Nathan Sweeney, senior investment manager of Architas, said this was a continuation of how Mr Trump has softened his rhetoric throughout the campaign and he is perhaps now switching into Presidential rather than campaigning mode.
Mr Sweeney said: “This should result in a less dramatic outcome for equities, currencies and bond markets than many investment commentators had expected.”
Jim Leaviss, head of retail fixed interest at M&G Investments, said as expectations of a Republican win grew last night, the US Treasury market rallied aggressively.
Mr Leaviss said the rally might seem perverse given that Mr Trump openly discussed “haircutting” Treasury investors, but this was a flight to quality response.
He said: “The Fed was seen as nailed on for a 25 basis points hike in December, but the uncertainty impact of a Trump win makes this much less likely (and will Janet Yellen still be head of the Fed under a Trump regime?).
“The implied probability of a rate increase has fallen from over 80 per cent to 50 per cent. Rate expectations have fallen for 2017 too.
Angel Agudo, portfolio manager of the Fidelity American Special Situations fund, agreed as the market gets over the hype around the election and its results, the next focus will be on the US Federal Reserve and the next interest rate hike.
Mr Agudo said US inflation and wages have continued ticking up and until recently a December rate hike was very likely.
He said we will have to wait and see whether this unanticipated Trump victory will have any bearing on their decision.
Mr Agudo said: “Looking into 2017, the US economy remains in good shape and should continue to improve at a moderate pace going forward.

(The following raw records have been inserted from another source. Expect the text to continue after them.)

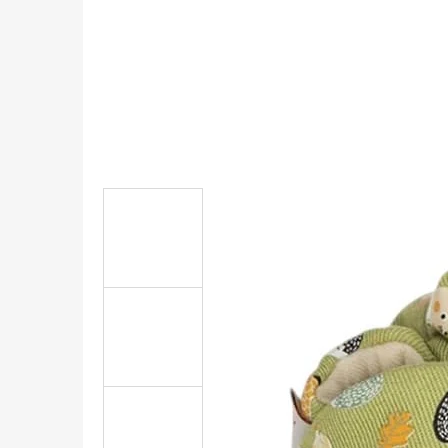
KOŽENÉ CAPÁČKY S KOŽENOU PODRÁŽKOU
ŠTĚNĚ HNĚDÁ CAROZOO
410 Kč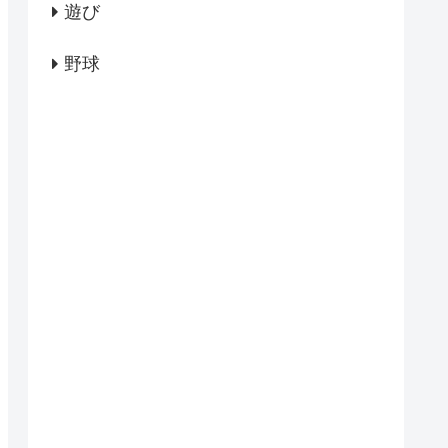
遊び
野球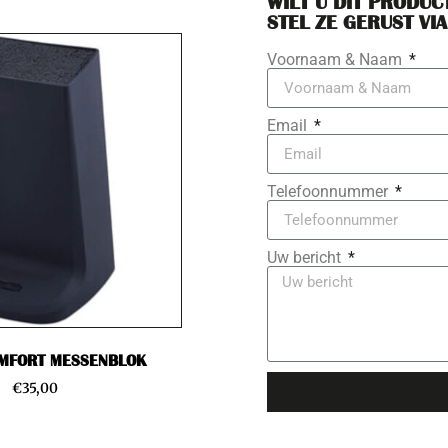
WILT U DIT PRODUC
STEL ZE GERUST VIA
Voornaam & Naam
Email
Telefoonnummer
Uw bericht
OMFORT MESSENBLOK
€
35,00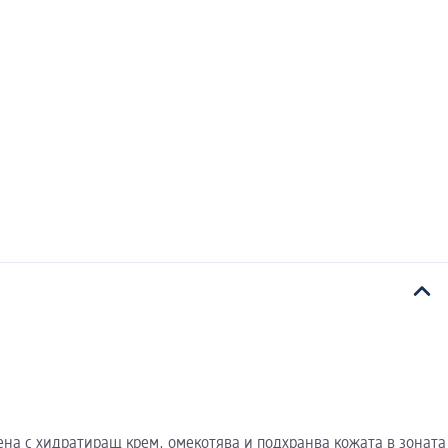
ена с хидратиращ крем, омекотява и подхранва кожата в зоната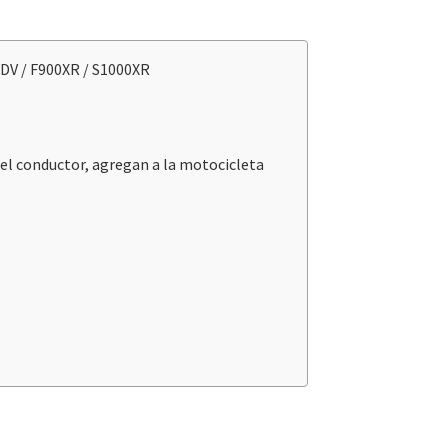
ADV / F900XR / S1000XR
del conductor, agregan a la motocicleta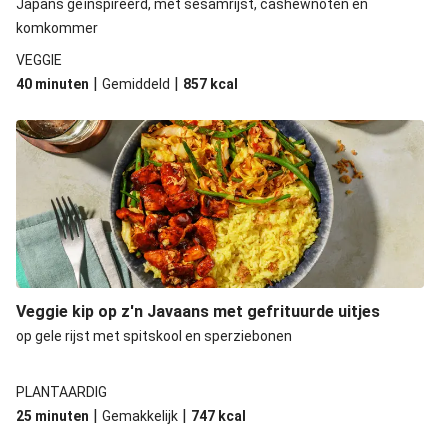
Japans geïnspireerd, met sesamrijst, cashewnoten en
komkommer
VEGGIE
|
|
40 minuten
Gemiddeld
857
kcal
Veggie kip op z'n Javaans met gefrituurde uitjes
op gele rijst met spitskool en sperziebonen
PLANTAARDIG
|
|
25 minuten
Gemakkelijk
747
kcal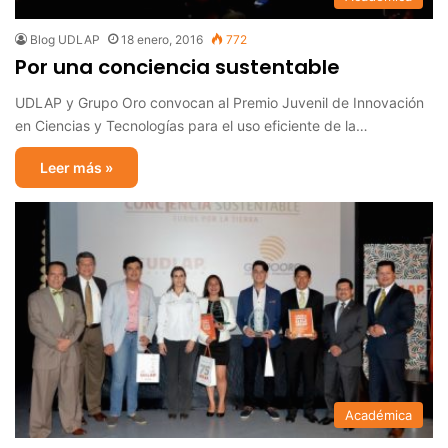
Blog UDLAP
18 enero, 2016
772
Por una conciencia sustentable
UDLAP y Grupo Oro convocan al Premio Juvenil de Innovación
en Ciencias y Tecnologías para el uso eficiente de la…
Leer más »
Académica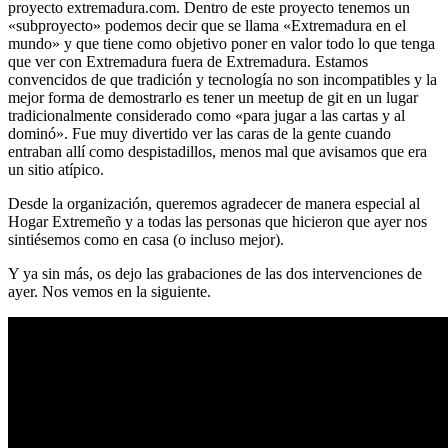
proyecto extremadura.com. Dentro de este proyecto tenemos un
«subproyecto» podemos decir que se llama «Extremadura en el
mundo» y que tiene como objetivo poner en valor todo lo que tenga
que ver con Extremadura fuera de Extremadura. Estamos
convencidos de que tradición y tecnología no son incompatibles y la
mejor forma de demostrarlo es tener un meetup de git en un lugar
tradicionalmente considerado como «para jugar a las cartas y al
dominó». Fue muy divertido ver las caras de la gente cuando
entraban allí como despistadillos, menos mal que avisamos que era
un sitio atípico.
Desde la organización, queremos agradecer de manera especial al
Hogar Extremeño y a todas las personas que hicieron que ayer nos
sintiésemos como en casa (o incluso mejor).
Y ya sin más, os dejo las grabaciones de las dos intervenciones de
ayer. Nos vemos en la siguiente.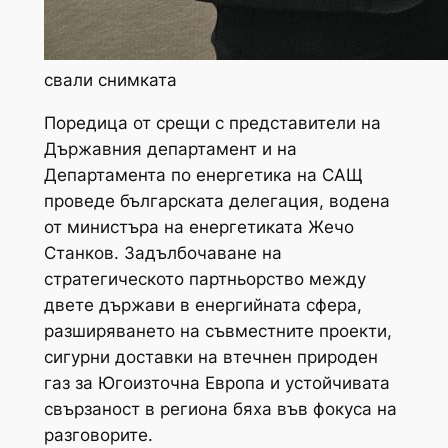
свали снимката
Поредица от срещи с представители на
Държавния департамент и на
Департамента по енергетика на САЩ
проведе българската делегация, водена
от министъра на енергетиката Жечо
Станков. Задълбочаване на
стратегическото партньорство между
двете държави в енергийната сфера,
разширяването на съвместните проекти,
сигурни доставки на втечнен природен
газ за Югоизточна Европа и устойчивата
свързаност в региона бяха във фокуса на
разговорите.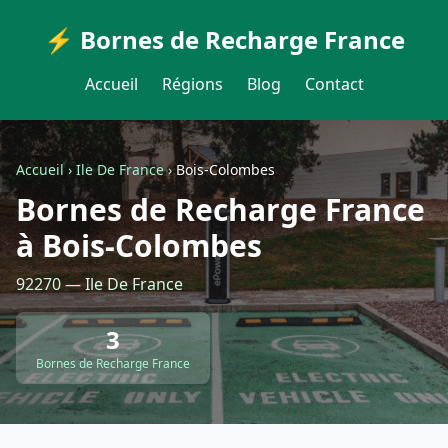
⚡ Bornes de Recharge France
Accueil
Régions
Blog
Contact
Accueil
›
Ile De France
›
Bois-Colombes
Bornes de Recharge France
à Bois-Colombes
92270 — Ile De France
3
Bornes de Recharge France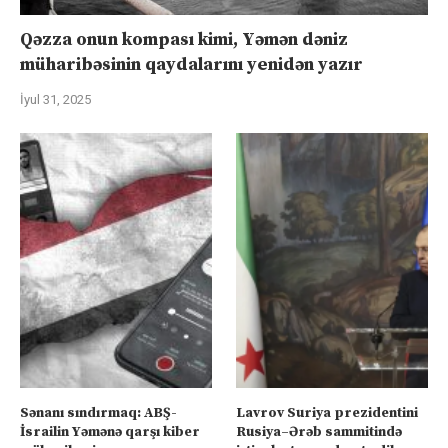
Qəzza onun kompası kimi, Yəmən dəniz
müharibəsinin qaydalarını yenidən yazır
İyul 31, 2025
Sənanı sındırmaq: ABŞ-
Lavrov Suriya prezidentini
İsrailin Yəmənə qarşı kiber
Rusiya–Ərəb sammitində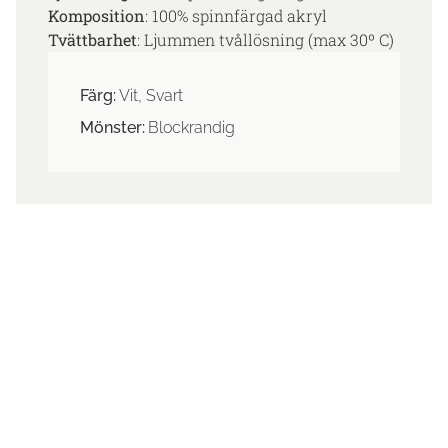
Komposition
: 100% spinnfärgad akryl
Tvättbarhet
: Ljummen tvållösning (max 30º C)
Färg:
Vit, Svart
Mönster:
Blockrandig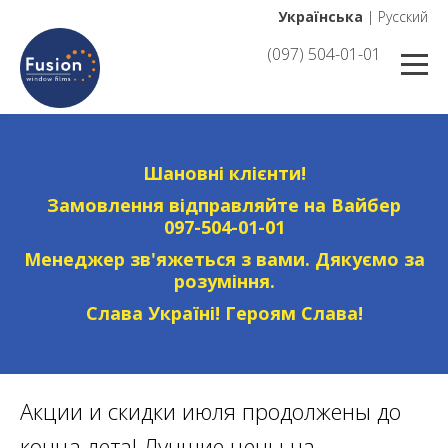
Українська
|
Русский
(097) 504-01-01
Шановні клієнти!
Замовлення відправляйте на Вайбер
097-504-01-01
Менеджер зв'яжеться з вами. Дякуємо за
розуміння.
Слава Україні! Героям Слава!
Акции и скидки июля продолжены до
конца лета! Лучшие цены на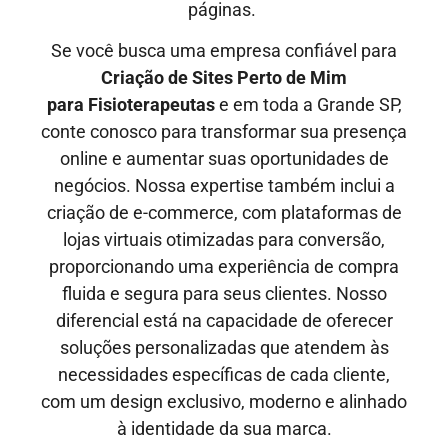
páginas.
Se você busca uma empresa confiável para
Criação de Sites Perto de Mim
para
Fisioterapeutas
e em toda a Grande SP,
conte conosco para transformar sua presença
online e aumentar suas oportunidades de
negócios. Nossa expertise também inclui a
criação de e-commerce, com plataformas de
lojas virtuais otimizadas para conversão,
proporcionando uma experiência de compra
fluida e segura para seus clientes. Nosso
diferencial está na capacidade de oferecer
soluções personalizadas que atendem às
necessidades específicas de cada cliente,
com um design exclusivo, moderno e alinhado
à identidade da sua marca.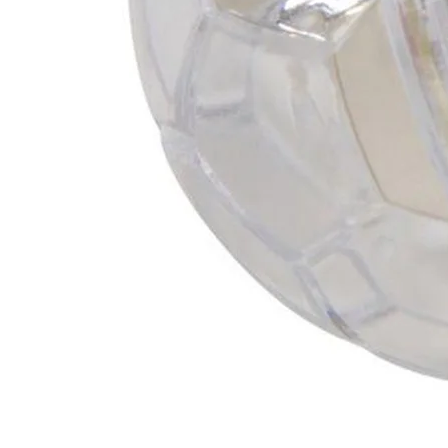
nditions des offres et promotions
Gérer mes préférences
Politique de c
Auchan 2026 © Tous droits réservés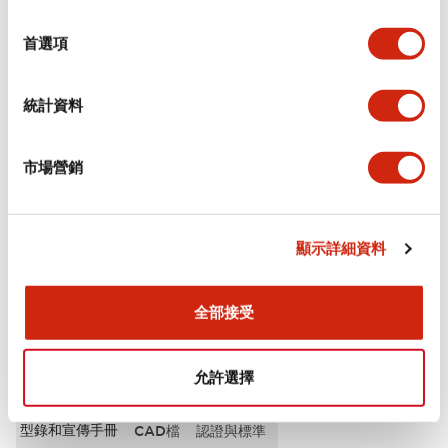
選
審美規範
擇
首選項
電氣規範（額定照明部分）
統計資料
環境規範
市場營銷
機械規格
安裝和安裝規範
顯示詳細資料
全部接受
文件和檔案
允許選擇
型錄和宣傳手冊
CAD檔
認證與標準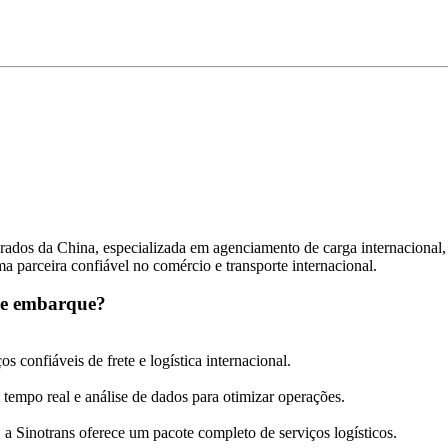
grados da China, especializada em agenciamento de carga internacional,
ma parceira confiável no comércio e transporte internacional.
 de embarque?
os confiáveis de frete e logística internacional.
tempo real e análise de dados para otimizar operações.
 a Sinotrans oferece um pacote completo de serviços logísticos.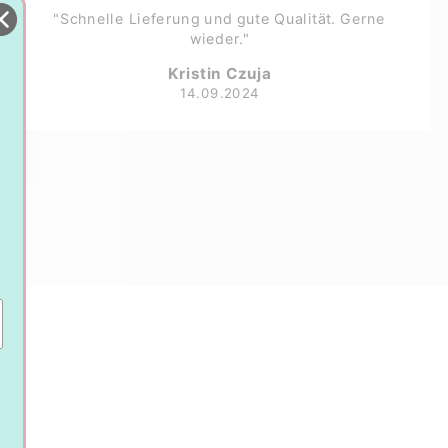
"Schnelle Lieferung und gute Qualität. Gerne
wieder."
Kristin Czuja
14.09.2024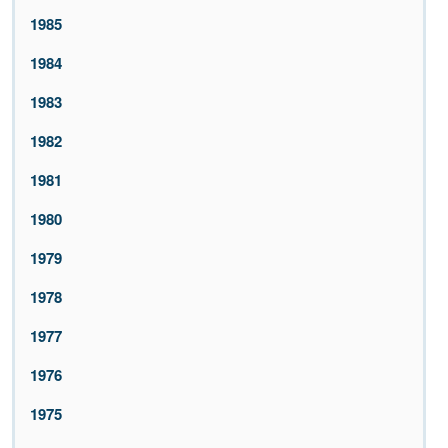
1985
1984
1983
1982
1981
1980
1979
1978
1977
1976
1975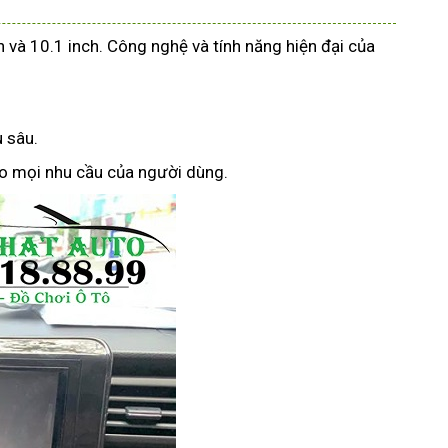
 và 10.1 inch. Công nghệ và tính năng hiện đại của
 sâu.
eo mọi nhu cầu của người dùng.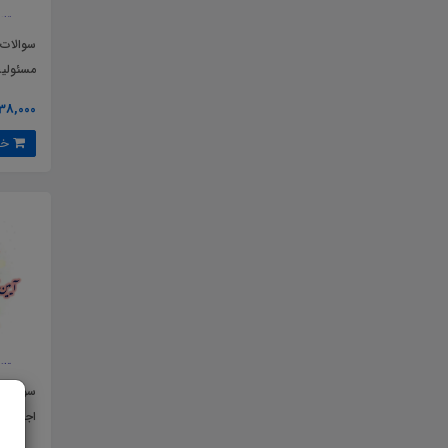
سوالات
مسئولی
38,000 تومان
خرید
سوالات 
اجرایی 
مصوب سال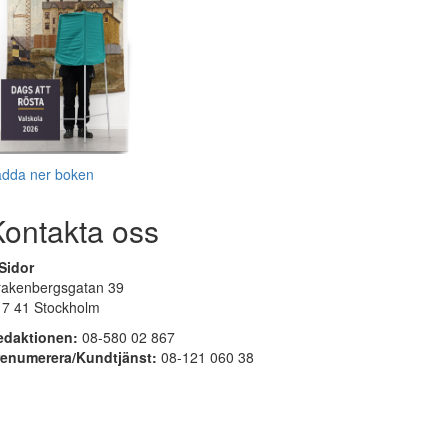
adda ner boken
Kontakta oss
Sidor
rakenbergsgatan 39
17 41 Stockholm
edaktionen:
08-580 02 867
renumerera/Kundtjänst:
08-121 060 38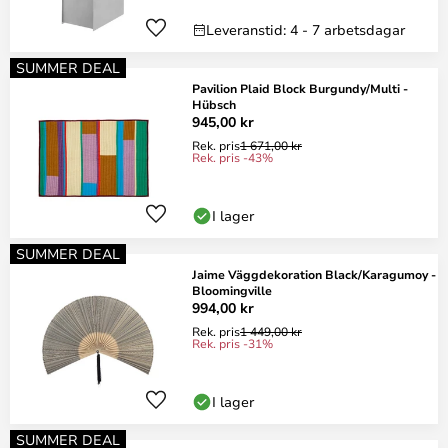
Leveranstid: 4 - 7 arbetsdagar
SUMMER DEAL
Pavilion Plaid Block Burgundy/Multi -
Hübsch
945,00 kr
Rek. pris
1 671,00 kr
Rek. pris -43%
I lager
SUMMER DEAL
Jaime Väggdekoration Black/Karagumoy -
Bloomingville
994,00 kr
Rek. pris
1 449,00 kr
Rek. pris -31%
I lager
SUMMER DEAL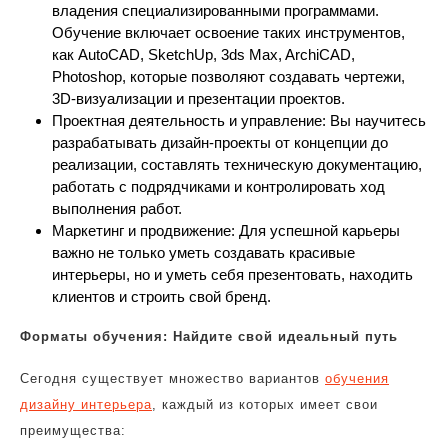
владения специализированными программами.
Обучение включает освоение таких инструментов,
как AutoCAD, SketchUp, 3ds Max, ArchiCAD,
Photoshop, которые позволяют создавать чертежи,
3D-визуализации и презентации проектов.
Проектная деятельность и управление: Вы научитесь
разрабатывать дизайн-проекты от концепции до
реализации, составлять техническую документацию,
работать с подрядчиками и контролировать ход
выполнения работ.
Маркетинг и продвижение: Для успешной карьеры
важно не только уметь создавать красивые
интерьеры, но и уметь себя презентовать, находить
клиентов и строить свой бренд.
Форматы обучения: Найдите свой идеальный путь
Сегодня существует множество вариантов
обучения
дизайну интерьера
, каждый из которых имеет свои
преимущества: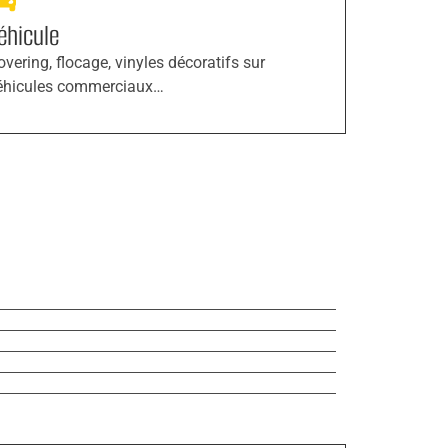
éhicule
overing, flocage, vinyles décoratifs sur
éhicules commerciaux…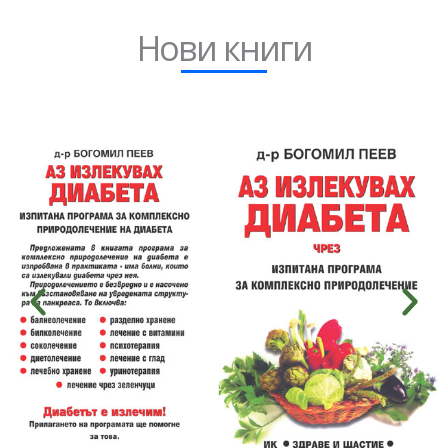
Нови книги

“Growth is likely to be supported by the strong labour market, robust consumption and the continued recovery in the housing market.
“In general, there is still abundance of investment opportunities in the US but one has to be conscious that we are in the advanced stages of the business cycle, and at aggregate levels, margins are high and valuation multiples are not low.
“It is important to be selective in the current market environment.”